Wie viel die Trauer kosten darf

Eine Gedenkstätte für das tote Familienmitglied kann Hilfestellung bei der Bewältigung der Trauerarbeit sein, ersatzfähig ist sie aber nicht.
Schuldtragender Lenker muss Facelifting, aber keine Kapelle finanzieren.

Wie weit darf Trauerbewältigung – finanziell betrachtet – gehen? Muss der Verursacher des Schmerzes dafür aufkommen, dass sich der Trauernde eine Gedenkstätte errichten lässt, die sein Leid mildert? Muss er für die chirurgische Beseitigung von Kummerfalten zahlen?

2012 wurde eine Studentin bei einem Verkehrsunfall in NÖ getötet. Deren Mutter erlitt einen Schock, der Schuld tragende Lenker und seine Haftpflichtversicherung wurden verurteilt, der traumatisierten Frau 28.000 Euro (Trauer-)Schmerzensgeld zu zahlen.

Gehirntumor

Die Familie hatte schon einen anderen Schicksalsschlag zu verkraften: Beim Bruder der getöteten jungen Frau war noch zu deren Lebzeiten ein Gehirntumor diagnostiziert worden. Die Schwester hatte geplant, zu seinem Gedenken eine Kapelle errichten zu lassen, falls dem Bruder "etwas passiere". Der Tumor wurde jedoch erfolgreich entfernt, der Bursche überlebte den Eingriff. Und seine Schwester.

Nach dem Unfalltod der Tochter entschloss sich die Mutter, den für den Bruder geschmiedeten Plan umzusetzen und eine Gedenkstätte für das Mädchen zu errichten. Es wurde eine Kapelle samt Madonna mit Kind gebaut, das kostete 21.000 Euro. Diese Summe klagte die Mutter beim Unfallverursacher zusätzlich ein.

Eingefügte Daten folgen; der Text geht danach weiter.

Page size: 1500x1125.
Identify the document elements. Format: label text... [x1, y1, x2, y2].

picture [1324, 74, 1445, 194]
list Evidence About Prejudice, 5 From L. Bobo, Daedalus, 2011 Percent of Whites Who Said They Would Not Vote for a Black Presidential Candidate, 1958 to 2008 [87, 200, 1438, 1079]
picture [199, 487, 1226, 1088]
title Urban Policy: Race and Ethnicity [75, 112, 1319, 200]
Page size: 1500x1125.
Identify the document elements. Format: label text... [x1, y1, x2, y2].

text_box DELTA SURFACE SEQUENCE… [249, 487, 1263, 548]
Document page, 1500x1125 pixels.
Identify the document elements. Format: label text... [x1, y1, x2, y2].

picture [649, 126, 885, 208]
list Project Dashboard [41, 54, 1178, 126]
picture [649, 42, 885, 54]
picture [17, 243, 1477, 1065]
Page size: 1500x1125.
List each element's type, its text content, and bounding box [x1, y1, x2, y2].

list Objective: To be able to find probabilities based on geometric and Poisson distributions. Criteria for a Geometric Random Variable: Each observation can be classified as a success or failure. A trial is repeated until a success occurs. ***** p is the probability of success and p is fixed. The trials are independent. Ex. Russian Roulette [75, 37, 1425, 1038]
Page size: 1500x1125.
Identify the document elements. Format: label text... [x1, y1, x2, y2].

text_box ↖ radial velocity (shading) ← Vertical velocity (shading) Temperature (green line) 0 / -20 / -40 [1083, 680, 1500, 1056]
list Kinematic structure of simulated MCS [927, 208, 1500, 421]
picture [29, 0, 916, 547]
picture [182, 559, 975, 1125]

Der Prozess zog sich durch zwei Instanzen bis zum Oberlandesgericht Wien (OLG). Grundsätzlich ist alles ersatzfähig, was zur Beseitigung oder Milderung der gesundheitlichen Folgen des Schocks führt. Dazu gehört auch die Trauerbewältigung. Der Aufwand muss nicht unbedingt erfolgreich, aber zweckmäßig und angemessen sein.

Abgeblitzt

Wie das Gericht feststellt, konnte die Kapelle der Mutter eine gewisse Hilfestellung bei der Bewältigung ihrer Trauerarbeit bieten. Trotzdem blitzte sie mit ihrer Klage auf Kostenübernahme endgültig ab.

Der Kapellenbau führte nämlich nicht zu einer tatsächlichen Besserung ihres psychischen Gesundheitszustandes. "Der Ersatzanspruch scheitert somit bereits an der Zweckmäßigkeit der Aufwendungen", führt das Gericht aus.

Der Professor für Wirtschaftsrecht an der Uni im deutschen Aachen, Christian Huber, kritisiert das Urteil in der Zeitschrift für Verkehrsrecht (Manz). Einerseits sei dadurch einer Ausuferung der Schadenersatzpflicht Einhalt geboten. Womöglich müsse der Schädiger oder seine Versicherung sonst beim nächsten Mal die Kosten für ein "Taj Mahal" ersetzen.

Andererseits: "Hätte sich die (einkommensschwache) Mutter auf die Couch eines Psychiaters gelegt oder Psychopharmaka geschluckt, wären diese wohl bezahlt worden."

Wobei Huber bezweifelt, ob die therapeutische Wirkung so viel höher zu veranschlagen sei als jene der Kapelle für die Tochter.

Er verweist auf ein Facelifting gegen Kummerfalten, das der Oberste Gerichtshof (OGH) sehr wohl für ersatzfähig hält. Auch in diesem Fall geht es um eine Mutter, die ihre Tochter bei einem Verkehrsunfall verloren hat.

Vorzeitig gealtert

Die 45-jährige Friseurin nahm vor Kummer innerhalb eines Jahres 15 Kilogramm ab. Ihr fahles, schlaffes Gesicht war als Ausdruck der laut Gericht "außergewöhnlich starken vorzeitigen Alterung" unübersehbar. Die Frau wurde im Friseursalon von Kunden häufig darauf angesprochen, was ihren Leidensdruck weiter erhöhte. Sie entschloss sich daher zu einer Facelifting-Operation bei einem plastischen Chirurgen und klagte die Kosten von 9000 Euro sowie 2000 Euro Schmerzensgeld für die Schmerzen nach dem Eingriff bei der Versicherung des Unfalllenkers ein.

Der Klage wurde stattgegeben. Der OGH befand das Facelifting zur Beseitigung der Kummerfalten als therapeutische Maßnahme, um die psychische Situation der Mutter zu verbessern.